Migrantenkinder in Schulen: Entmischung im Klassenzimmer

Schulen mit vielen Kindern nichtdeutscher Herkunft werden von vielen Eltern gemieden. Das ist oft ungerechtfertigt und verhindert die Integration.

Vielfältiges Aussehen, gemeinsamer Spaß. Bild: dpa

BERLIN taz | Wenn Eltern für ihr Kind eine Grundschule suchen, dann achten sie vor allem auf eines: wie hoch der Anteil von Kindern nichtdeutscher Herkunft ist. Das hat eine Auswertung von mehr als 900.000 Zugriffen auf Onlineschulporträts in Berlin und Sachsen ergeben, bei denen dieser Aspekt mit Abstand am häufigsten nachgefragt wurde.

In anderen Bundesländern wird diese Quote zwar nicht offiziell ausgewiesen – sie verbreitet sich aber durch Mundpropaganda und begründet den Ruf einer Schule. Denn viele bildungsorientierte Eltern setzen Schulen mit hohem Zuwandereranteil mit mangelnder Qualität und schlechtem Lernklima gleich.
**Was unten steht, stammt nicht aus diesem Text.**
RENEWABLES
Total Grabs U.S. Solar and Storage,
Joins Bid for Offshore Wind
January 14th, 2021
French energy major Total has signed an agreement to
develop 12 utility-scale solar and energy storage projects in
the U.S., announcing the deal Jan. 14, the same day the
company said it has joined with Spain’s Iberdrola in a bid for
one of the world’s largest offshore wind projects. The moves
Der Sachverständigenrat deutscher Stiftung für Integration und Migration (SVR) hat jetzt untersucht, wie sich die elterlichen Kriterien bei der Schulwahl auf die Situation an den Schulen auswirken. Die Ergebnisse sind frappierend: Denn etwa jeder vierte Jugendliche mit Migrationshintergrund besucht eine Schule, in der Schüler nichtdeutscher Herkunft die Mehrheit bilden. Besonders dramatisch ist die Lage in Berlin: Dort gehen fast zwei Drittel aller Einwandererkinder auf eine Schule, in der sie die Mehrheit stellen.

Die Folgen dieser Entmischung sind klar: „Es ist viel schwieriger, Deutsch zu lernen, wenn Kinder nichtdeutscher Herkunftssprachen weitgehend unter sich bleiben“, sagt Dr. Gunilla Fincke, die beim SVR den Forschungsbereich führt.

Zwar wird allen Kindern in Deutschland behördlich eine Schule zugewiesen. Doch Mittelschichtseltern sind enorm findig, wenn es darum geht, ihren Kindern eine gute Bildung zu ermöglichen. In Großstädten sorgen rund 10 Prozent aller Eltern mit Erfolg dafür, dass ihre Kinder auf eine bevorzugte Grundschule wechseln. Eltern mit Migrationshintergrund wissen oft gar nicht, dass ihnen diese Möglichkeit offensteht.

Krasse Differenzen

Die Hauptstadt hat der SVR-Forschungsbereich besonders unter die Lupe genommen. Dabei zeigt sich, dass in Berliner Bezirken wie Kreuzberg oder Wedding, wo viele Einwanderer leben, die Segregation besonders krass ist: Dort gibt es Schulen, in denen der Anteil ausländischer Schüler um 75 Prozent über dem Schnitt ausländischer Kinder gleichen Alters im Schulbezirk liegt. Und Schulen, in denen dieser Anteil um 75 Prozent darunter liegt: Da bleiben dann etwa die Kreuzberger Kinder deutscher Herkunft fast unter sich.

In erster Linie appelliert der SVR an Schulen mit hohem Migrantenanteil, mehr zu tun, um bildungsorientierte Eltern anzusprechen: durch Einbeziehung der Eltern, die Vernetzung mit anderen Schulen und externen Partnern sowie gezielte Fortbildungen des gesamten Kollegiums. Die Politik wiederum müsse gezielt solche Schulen fördern, die aufgrund ihres sozialen Umfelds besonderer Unterstützung bedürften. Und: „Eltern sollten keine Pauschalurteile über Schulen mit einem hohen Anteil von Zuwandererkindern fällen.“

Eine Quote, die Schülern nichtdeutscher Herkunft oder aus bildungsfernen Familien den Besuch besonders begehrter Schulen garantiert, hält Fincke zwar für „denkbar“. Dagegen spreche aber, das alle derartigen Versuche, die sie im internationalen Vergleich dazu kenne, gescheitert seien.